INPUT FOR THIS TASK:
----

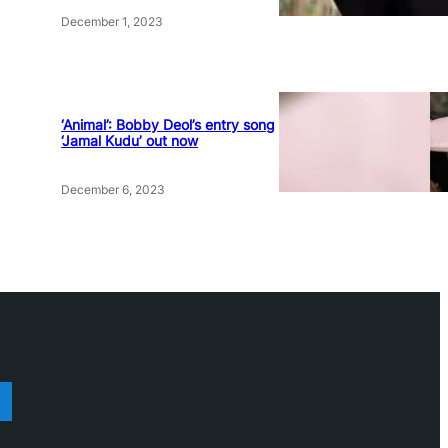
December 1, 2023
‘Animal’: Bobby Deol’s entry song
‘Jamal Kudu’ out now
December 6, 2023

----

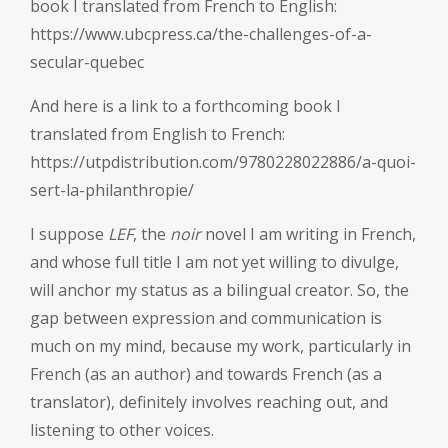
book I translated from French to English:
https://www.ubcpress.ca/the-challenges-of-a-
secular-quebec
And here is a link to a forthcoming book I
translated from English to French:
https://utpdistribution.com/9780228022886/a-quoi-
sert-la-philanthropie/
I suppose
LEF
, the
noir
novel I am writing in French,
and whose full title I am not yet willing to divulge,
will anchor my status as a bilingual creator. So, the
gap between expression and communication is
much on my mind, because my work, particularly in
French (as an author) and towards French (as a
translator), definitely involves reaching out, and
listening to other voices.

----

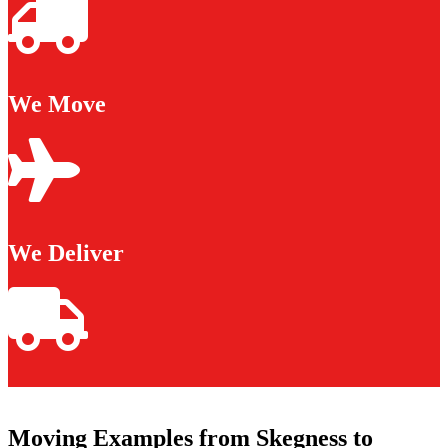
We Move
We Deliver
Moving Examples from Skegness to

----

ABOUT THIS EXERCISE: Could you copy every line from the records that has "https" in it?

ANSWER BELOW:
https://www.ubcpress.ca/the-challenges-of-a-
https://utpdistribution.com/9780228022886/a-quoi-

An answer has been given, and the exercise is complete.